HEIDI RAPHAEL, VP Greater Media:  RETOOL our business.

  • Retool: need to be innovative.  JetBlue is good example.  Look to other industries that have faced similar challenges.
  • Resolve: We are an audio entertainment industry.  We need to reorganize how we do things.  Is the current sales structure working?  NO.  Match what people are good at with what they do for your company.
  • Share resources with other companies that aren’t traditional radio companies.  (e.g. AutoTrader.com and CBS
  • Reignite: Well done is better than well said.  Roll up your sleeves mentality from industry bosses and leaders.
  • Sew Some Seeds:  Bring new people into the business.  Reach out to high school / colleges to bring them in.  Some schools have jr radio programs.
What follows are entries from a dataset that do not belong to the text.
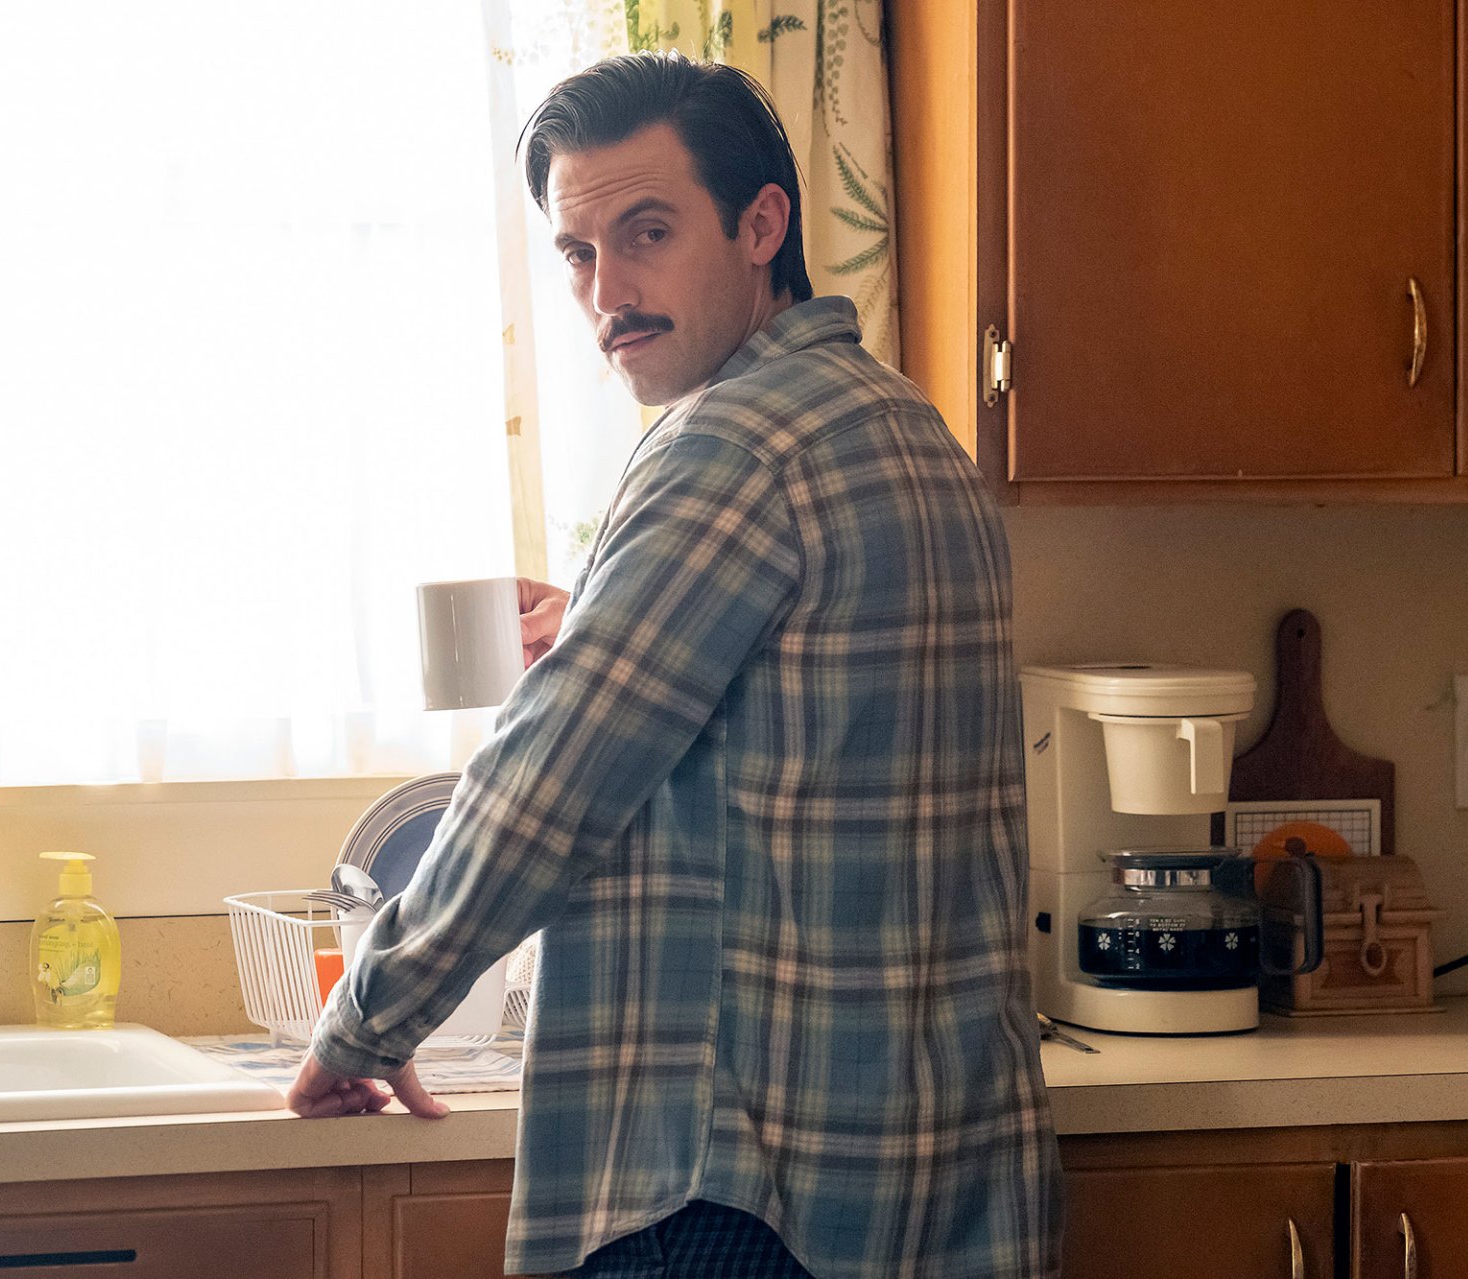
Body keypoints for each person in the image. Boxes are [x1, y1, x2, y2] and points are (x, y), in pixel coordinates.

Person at [288, 51, 1060, 1279]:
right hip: (922, 1182)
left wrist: (367, 1015)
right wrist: (603, 619)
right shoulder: (904, 427)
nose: (609, 291)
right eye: (577, 253)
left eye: (647, 233)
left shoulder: (731, 444)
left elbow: (545, 784)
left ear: (762, 225)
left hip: (730, 1193)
Why is everyone stuck on the LOCALISM and DISASTER PREPAREDNESS.  I think if we are counting on these elements to “save” radio we’ll be waiting for a looooong time.  Nobody, especially young people, think of disaster preparedness.  Until you’re 30 aren’t you 10 feet tall and bulletproof?
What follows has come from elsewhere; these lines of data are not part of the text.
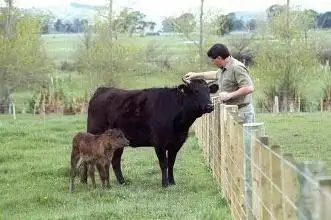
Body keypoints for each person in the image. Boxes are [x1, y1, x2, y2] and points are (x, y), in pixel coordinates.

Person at [184, 43, 255, 123]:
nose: (212, 62)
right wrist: (196, 75)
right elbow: (215, 74)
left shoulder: (237, 67)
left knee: (243, 136)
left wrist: (229, 95)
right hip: (231, 111)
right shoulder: (224, 68)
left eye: (213, 59)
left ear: (219, 58)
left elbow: (249, 88)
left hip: (241, 112)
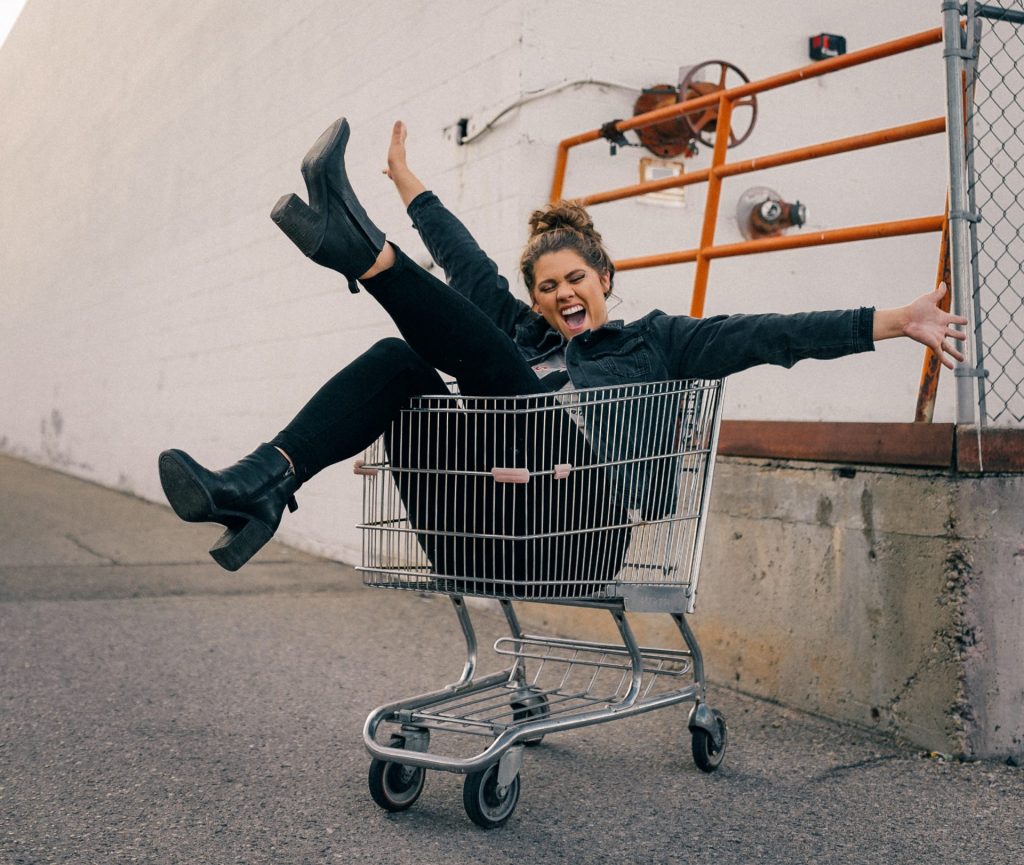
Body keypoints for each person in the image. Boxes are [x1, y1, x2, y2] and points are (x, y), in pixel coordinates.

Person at [158, 118, 968, 585]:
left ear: (604, 276)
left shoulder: (659, 342)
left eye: (573, 279)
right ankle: (261, 484)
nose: (559, 297)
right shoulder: (519, 333)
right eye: (545, 288)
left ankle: (361, 253)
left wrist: (893, 319)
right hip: (478, 525)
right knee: (400, 361)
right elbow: (467, 263)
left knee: (504, 379)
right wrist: (408, 181)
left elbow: (770, 335)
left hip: (580, 533)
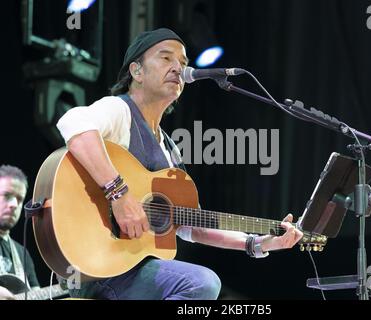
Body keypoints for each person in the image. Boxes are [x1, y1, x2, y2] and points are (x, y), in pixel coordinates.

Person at [56, 27, 303, 300]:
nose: (178, 68)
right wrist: (119, 194)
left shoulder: (169, 150)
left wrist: (258, 243)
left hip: (129, 270)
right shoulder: (119, 111)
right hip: (96, 265)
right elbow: (73, 123)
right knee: (201, 283)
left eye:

Plus bad radio is bad radio, I don’t care if it’s local or not.

LARRY ROSIN, President Edison Media Research: Radio doesn’t have an HR strategy.  He focused on getting more, younger, better people into the biz.

JOHN DeBELLA, On-Air WMGK-FM/Philadelphia:  We have stopped investing in ourselves so how can we expect anyone else to do the same.
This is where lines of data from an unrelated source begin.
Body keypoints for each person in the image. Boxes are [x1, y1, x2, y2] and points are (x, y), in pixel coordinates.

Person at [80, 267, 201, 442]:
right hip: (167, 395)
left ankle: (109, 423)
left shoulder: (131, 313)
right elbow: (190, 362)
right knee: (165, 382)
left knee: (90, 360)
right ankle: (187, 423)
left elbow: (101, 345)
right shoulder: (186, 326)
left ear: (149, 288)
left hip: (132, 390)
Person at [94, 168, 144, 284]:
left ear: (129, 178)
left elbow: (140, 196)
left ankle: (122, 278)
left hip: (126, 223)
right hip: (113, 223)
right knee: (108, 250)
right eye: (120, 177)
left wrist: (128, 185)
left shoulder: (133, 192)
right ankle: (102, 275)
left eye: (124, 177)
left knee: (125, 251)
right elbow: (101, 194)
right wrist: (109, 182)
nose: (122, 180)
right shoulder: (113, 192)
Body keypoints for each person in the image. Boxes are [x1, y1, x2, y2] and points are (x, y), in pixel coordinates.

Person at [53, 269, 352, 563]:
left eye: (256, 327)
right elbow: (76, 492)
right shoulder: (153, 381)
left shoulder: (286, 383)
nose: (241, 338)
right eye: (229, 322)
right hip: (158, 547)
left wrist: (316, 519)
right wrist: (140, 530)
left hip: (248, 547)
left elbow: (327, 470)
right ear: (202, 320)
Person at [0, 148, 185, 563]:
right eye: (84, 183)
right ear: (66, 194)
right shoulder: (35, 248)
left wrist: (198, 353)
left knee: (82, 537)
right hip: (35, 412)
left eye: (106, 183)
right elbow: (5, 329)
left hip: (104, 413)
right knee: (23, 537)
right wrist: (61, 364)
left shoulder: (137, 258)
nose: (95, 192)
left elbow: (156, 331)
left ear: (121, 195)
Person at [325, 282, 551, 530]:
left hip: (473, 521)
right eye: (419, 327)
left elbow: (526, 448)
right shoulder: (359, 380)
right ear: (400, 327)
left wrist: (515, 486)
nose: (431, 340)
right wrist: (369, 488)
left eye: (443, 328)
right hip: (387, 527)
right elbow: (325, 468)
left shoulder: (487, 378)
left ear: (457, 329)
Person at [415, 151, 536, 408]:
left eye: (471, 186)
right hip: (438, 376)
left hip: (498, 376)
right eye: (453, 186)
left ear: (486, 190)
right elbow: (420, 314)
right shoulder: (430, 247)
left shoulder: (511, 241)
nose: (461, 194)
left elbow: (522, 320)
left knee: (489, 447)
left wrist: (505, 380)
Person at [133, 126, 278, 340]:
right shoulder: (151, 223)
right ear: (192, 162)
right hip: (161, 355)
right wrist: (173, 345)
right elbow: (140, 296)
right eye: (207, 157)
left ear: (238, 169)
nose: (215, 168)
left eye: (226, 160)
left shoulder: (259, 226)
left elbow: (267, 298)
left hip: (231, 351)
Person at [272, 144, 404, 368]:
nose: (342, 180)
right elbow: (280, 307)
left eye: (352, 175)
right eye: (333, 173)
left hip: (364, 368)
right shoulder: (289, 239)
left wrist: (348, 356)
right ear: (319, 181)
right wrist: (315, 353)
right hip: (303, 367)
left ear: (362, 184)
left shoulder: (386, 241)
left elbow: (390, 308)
  • We have to advertise ourselves (more than just ‘most music in the morning’).
  • Let’s build a farm team!  Use your HD3 channels.  Apple just introduced an iPod with FM, next (prob) HD radio tuner.
  • Make radio about the listener
  • Make radio about the content

JOHN PARIKHAL, CEO Joint Communications:

  • Kill all czars.  Czars screw things up and starve the country.  They wrecked Russia.  Start asking questions.
  • Stop lying to yourself.  You can’t take true action until you stop lying to yourself
  • Focus on the change.  If you’re not proactive around change. To get what you want, start with what you have.
  • Create a mental outcome of what you want.  (I think my mom taught me this.)
  • Look 90-120 days out.  Inside of that you’re not being proactive.
  • Listenomics.  Listen to your clients. Gomediafix.com
    • Lego, Dell, P&G all have great stories about how listening to their consumers helped turn around their businesses.
    • Immediate is more important than Local.  Local is a subset to immediate.
    • Write a speech to sell a 20 year old to working in media.  Then give it to a 20 year old.  Will it make them WANT to work in radio?

Czars aren’t listening.  They are hallucinating.

FRED JACOBS, President Jacobs Media:

  • Stop looking back at the “Golden Years.”
    • Tom Daschel quote, “I below there’s a reason the windshield is bigger than the rear view mirror.”
  • Stop with slogans, develop solutions.  Who are we marketing to?  Ourselves? No!  The consumers.
    • Why are we using these instead of trying to solve the problem?
      • 70s: Radio is Red Hot
      • Less is More
      • Radio Heard Here
  • Need to do an Industry SWOT analysis
    • “Where else are they gonna go” – the 7 Dirty Words of Radio.  These are the words we’ve used for so long instead of trying fix our media.
    • Economies of Scale – 3 more.  While these are good (sometimes). They have ultimately hurt the quality of content on air.
  • Customer Service.  Radio hasn’t had any for a while.
  • Go outside the industry for a little help.  We’ve been inside too long.
  • No voicetracking.  People care about personalities.
  • Nurture and marketing what we have.
  • Re-think sales depts. and processes.

Lots of info here from some of the main players in the industry.  I hope it helps.  Post any questions below.

WHICH HALF OBSERVATIONS: I sure hope the industry can move as quickly as these guys and gal think.  However, these topline, “big picture” ideas usually get watered down in middle management as those in the middle try and keep others from bubbling up to the top.  Thus, continually keeping innovation out of the formula.